→ The problem
Replace "approximately" with "roughly" in the lines that begin at the one containing "Reading bottom to" and stop after the one containing "Reading left to", and give those lines back otherwise unchanged, with the pictures left out.

→ Records to use
┄┄┄┄┄┄┄┄┄┄
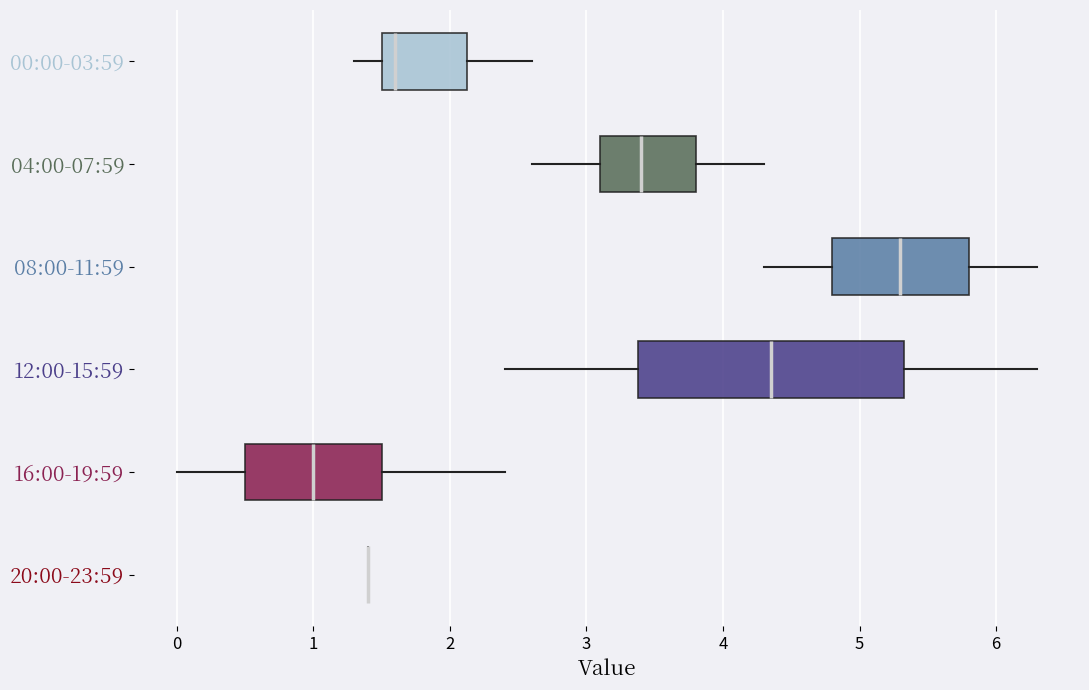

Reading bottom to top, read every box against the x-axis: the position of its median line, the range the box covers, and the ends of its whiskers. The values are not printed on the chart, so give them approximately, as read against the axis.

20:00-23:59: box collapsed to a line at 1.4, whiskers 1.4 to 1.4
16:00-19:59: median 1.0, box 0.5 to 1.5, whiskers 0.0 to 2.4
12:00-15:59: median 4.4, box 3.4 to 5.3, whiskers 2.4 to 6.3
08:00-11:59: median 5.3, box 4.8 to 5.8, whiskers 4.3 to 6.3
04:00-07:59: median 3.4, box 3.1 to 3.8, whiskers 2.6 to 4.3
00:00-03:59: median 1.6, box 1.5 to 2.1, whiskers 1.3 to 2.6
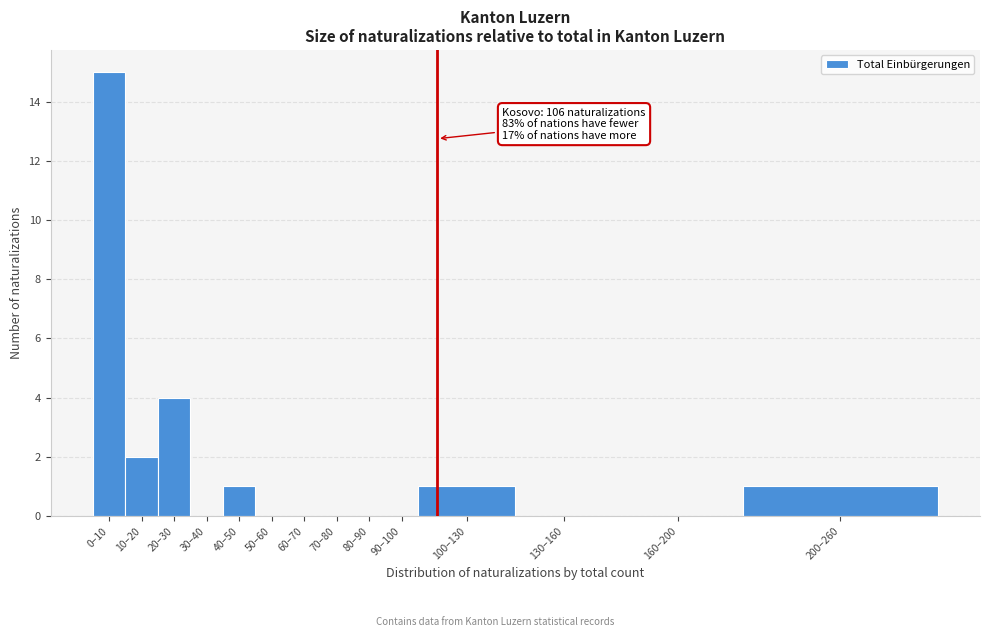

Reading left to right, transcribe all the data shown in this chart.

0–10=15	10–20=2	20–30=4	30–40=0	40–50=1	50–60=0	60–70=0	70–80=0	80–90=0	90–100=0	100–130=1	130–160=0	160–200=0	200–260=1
┄┄┄┄┄┄┄┄┄┄
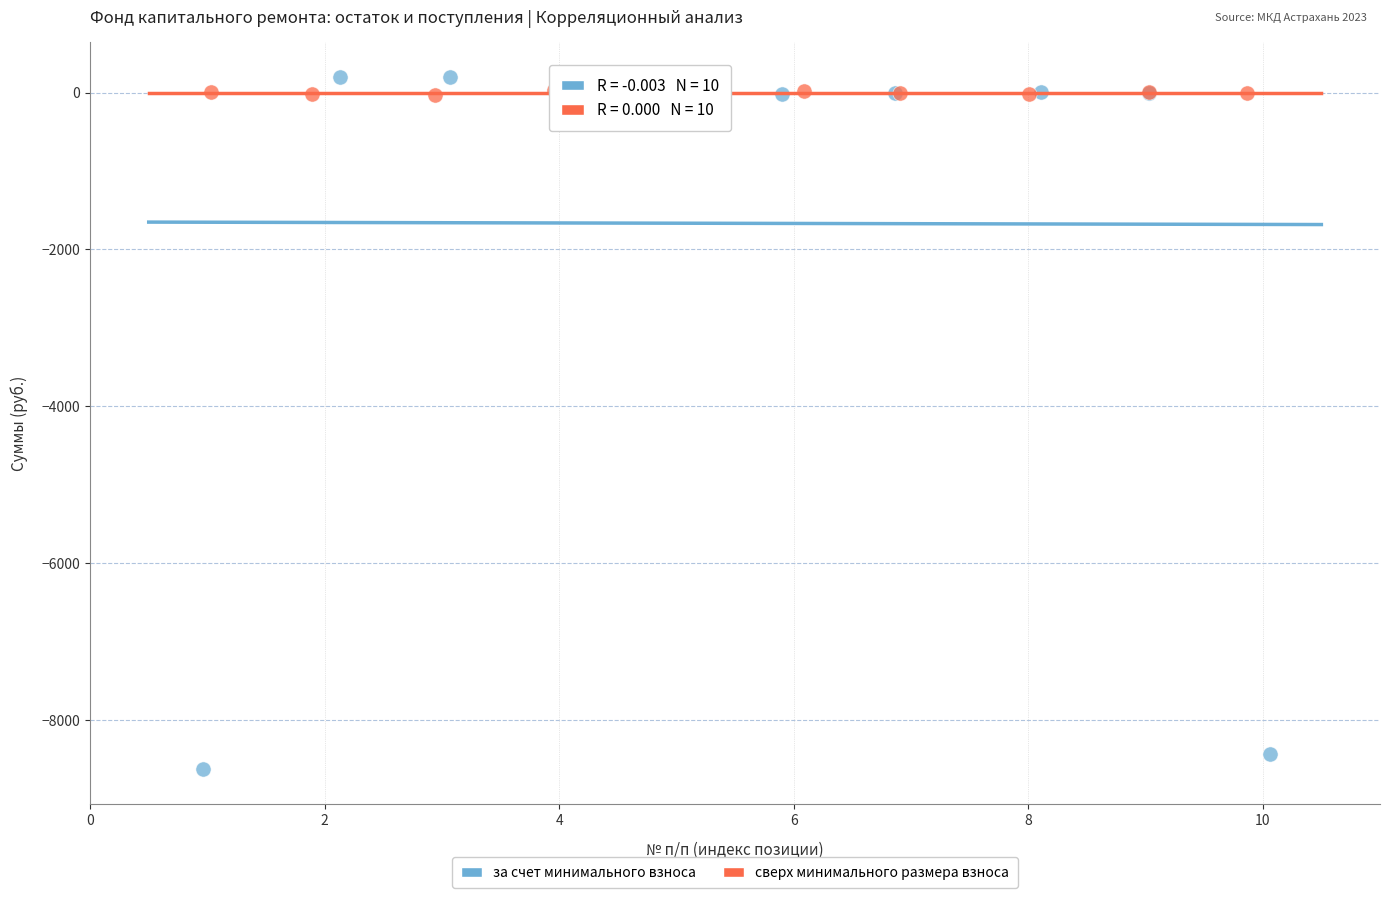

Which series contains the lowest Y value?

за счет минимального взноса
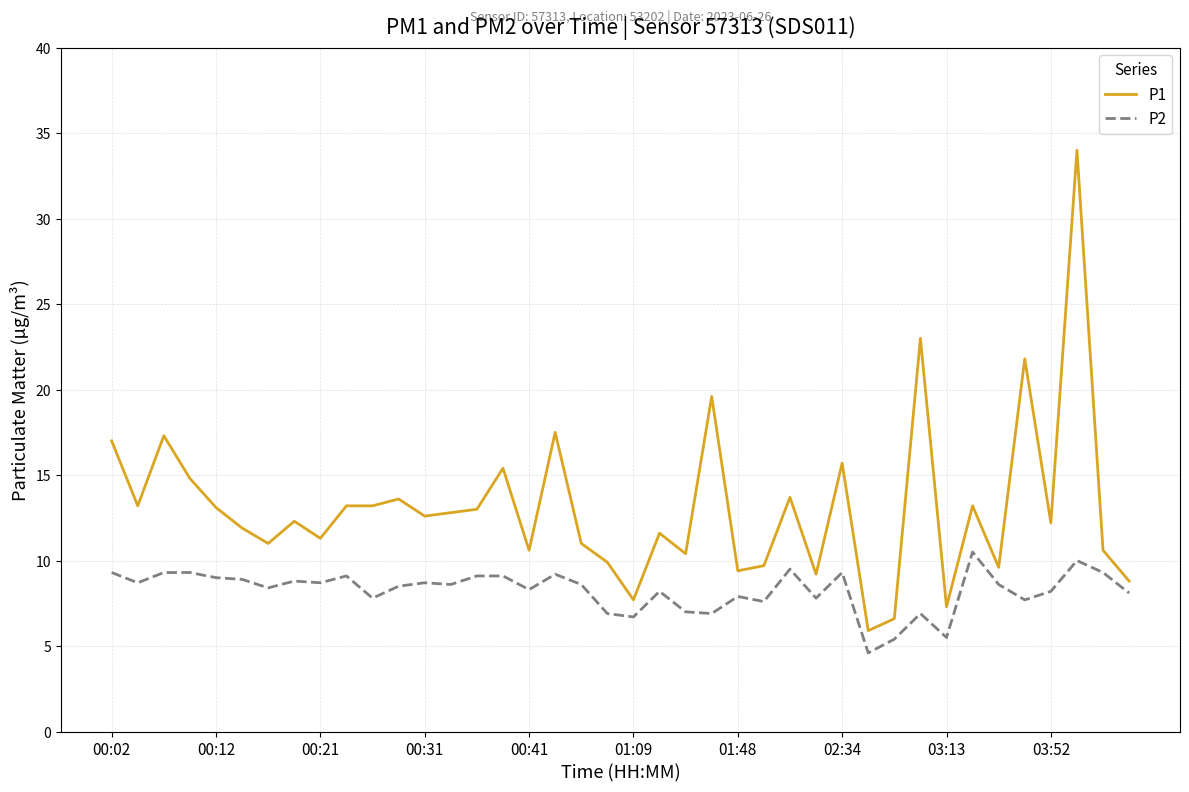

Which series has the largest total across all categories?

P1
┄┄┄┄┄┄┄┄┄┄
→ Exercise result
Reading bottom to top, read every box against the x-axis: the position of its median line, the range the box covers, and the ends of its whiskers. The values are not printed on the chart, so give them roughly, as read against the axis.

20:00-23:59: box collapsed to a line at 1.4, whiskers 1.4 to 1.4
16:00-19:59: median 1.0, box 0.5 to 1.5, whiskers 0.0 to 2.4
12:00-15:59: median 4.4, box 3.4 to 5.3, whiskers 2.4 to 6.3
08:00-11:59: median 5.3, box 4.8 to 5.8, whiskers 4.3 to 6.3
04:00-07:59: median 3.4, box 3.1 to 3.8, whiskers 2.6 to 4.3
00:00-03:59: median 1.6, box 1.5 to 2.1, whiskers 1.3 to 2.6

Reading left to right, transcribe all the data shown in this chart.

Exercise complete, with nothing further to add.